## Your objective
List every line below that contains the string "lens". Case counts.

## Given data
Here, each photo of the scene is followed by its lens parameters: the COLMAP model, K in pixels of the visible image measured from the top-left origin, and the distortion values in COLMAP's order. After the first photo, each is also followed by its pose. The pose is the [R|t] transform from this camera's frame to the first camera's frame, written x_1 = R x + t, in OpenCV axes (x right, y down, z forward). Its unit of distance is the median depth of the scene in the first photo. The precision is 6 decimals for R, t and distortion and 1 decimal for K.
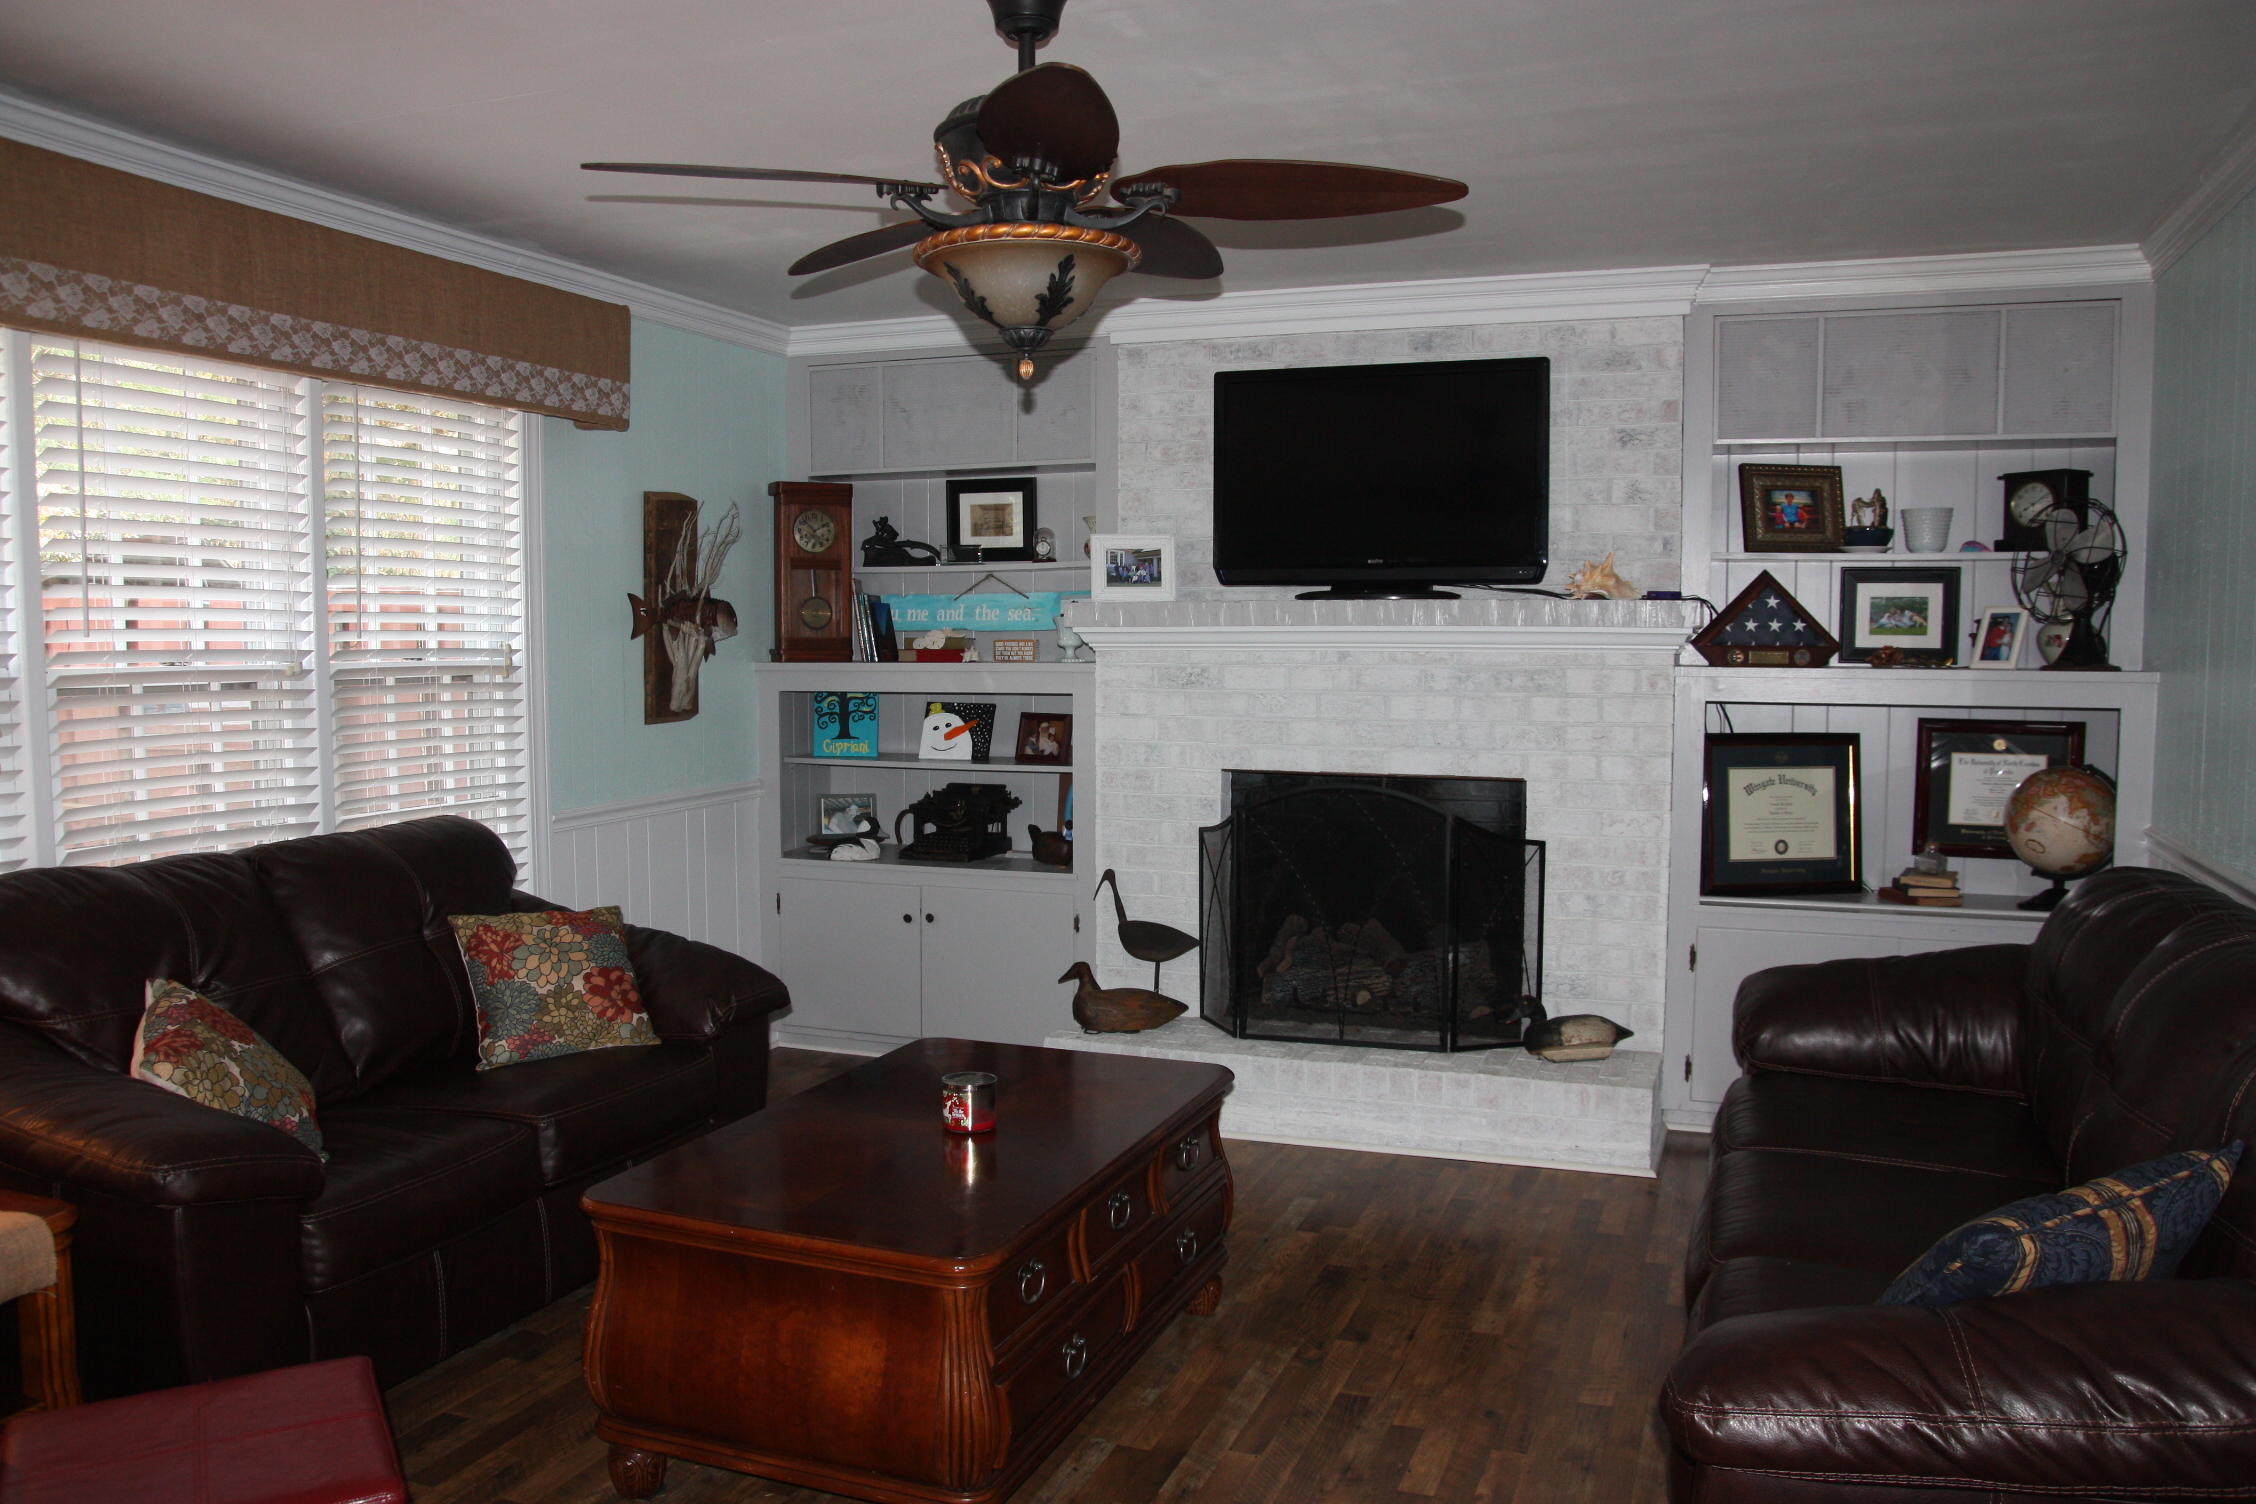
lens RADIAL K [[1742.8, 0, 1129.8], [0, 1742.8, 751.8], [0, 0, 1]] dist [-0.137768, 0.113025]
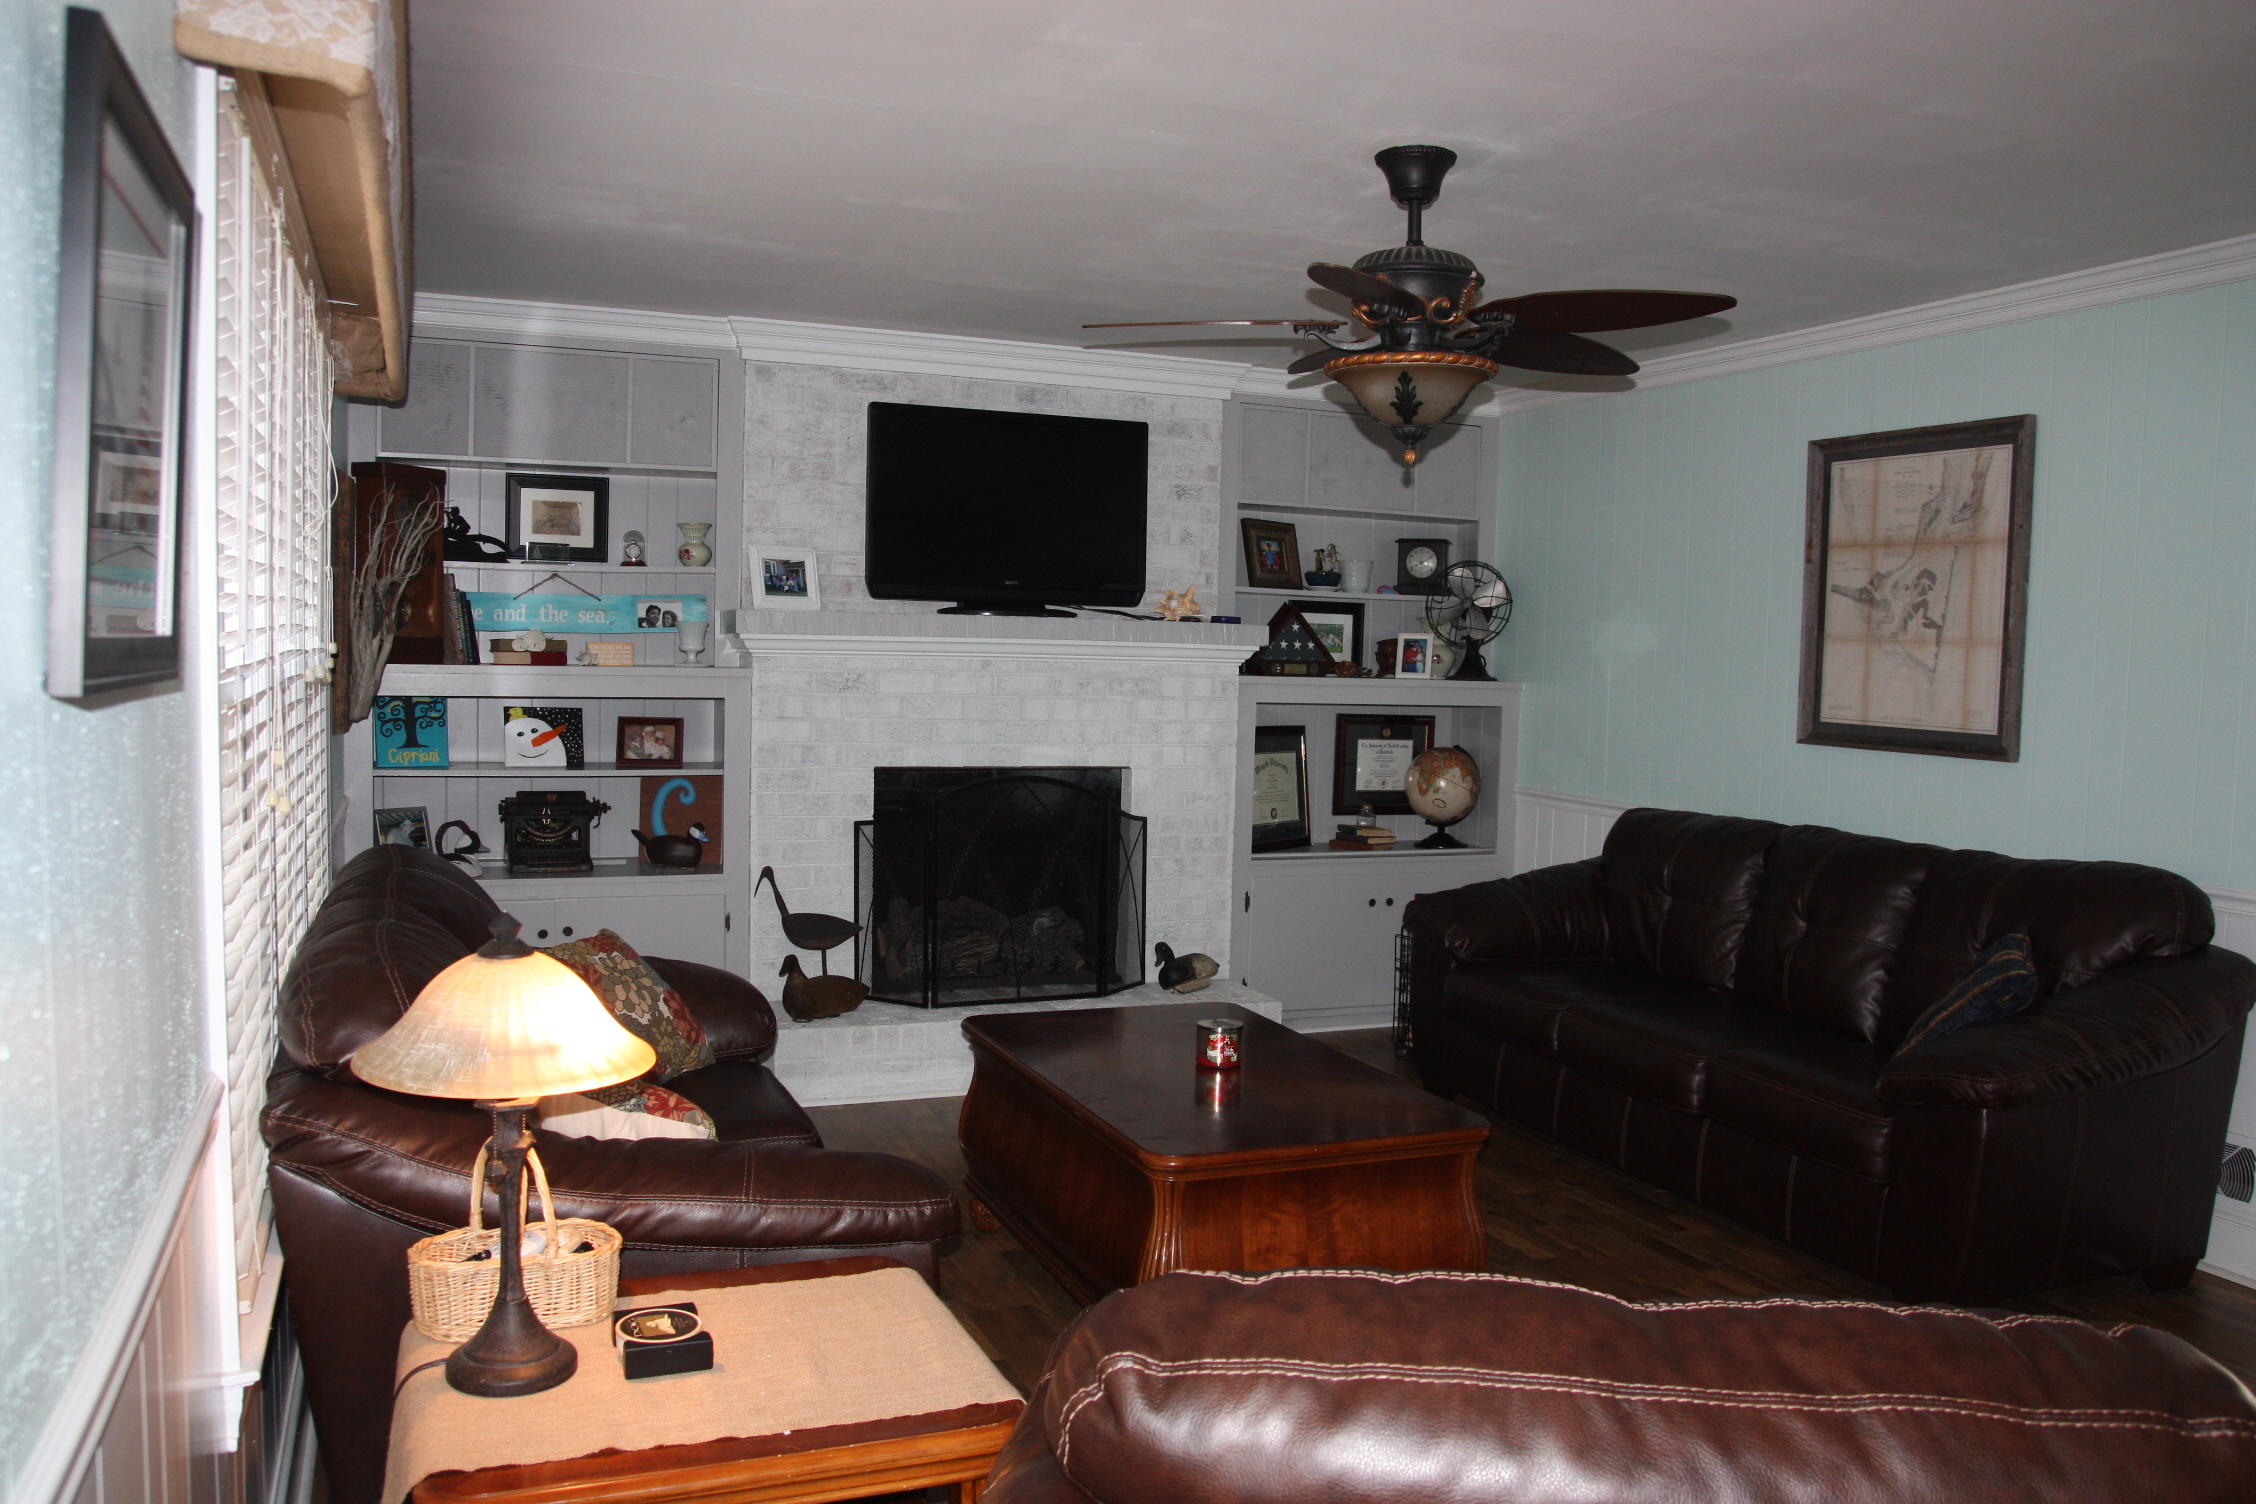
lens RADIAL K [[1742.8, 0, 1131.5], [0, 1742.8, 755.9], [0, 0, 1]] dist [-0.137768, 0.113025]
pose [[0.728161, -0.024644, 0.684963, -0.581834], [0.021283, 0.999684, 0.013341, -0.008107], [-0.685076, 0.004864, 0.728455, 0.100264]]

## Response for this exercise
Here, each photo of the scene is followed by its lens parameters: the COLMAP model, K in pixels of the visible image measured from the top-left origin, and the distortion values in COLMAP's order. After the first photo, each is also followed by its pose. The pose is the [R|t] transform from this camera's frame to the first camera's frame, written x_1 = R x + t, in OpenCV axes (x right, y down, z forward). Its unit of distance is the median depth of the scene in the first photo. The precision is 6 decimals for R, t and distortion and 1 decimal for K.
lens RADIAL K [[1742.8, 0, 1129.8], [0, 1742.8, 751.8], [0, 0, 1]] dist [-0.137768, 0.113025]
lens RADIAL K [[1742.8, 0, 1131.5], [0, 1742.8, 755.9], [0, 0, 1]] dist [-0.137768, 0.113025]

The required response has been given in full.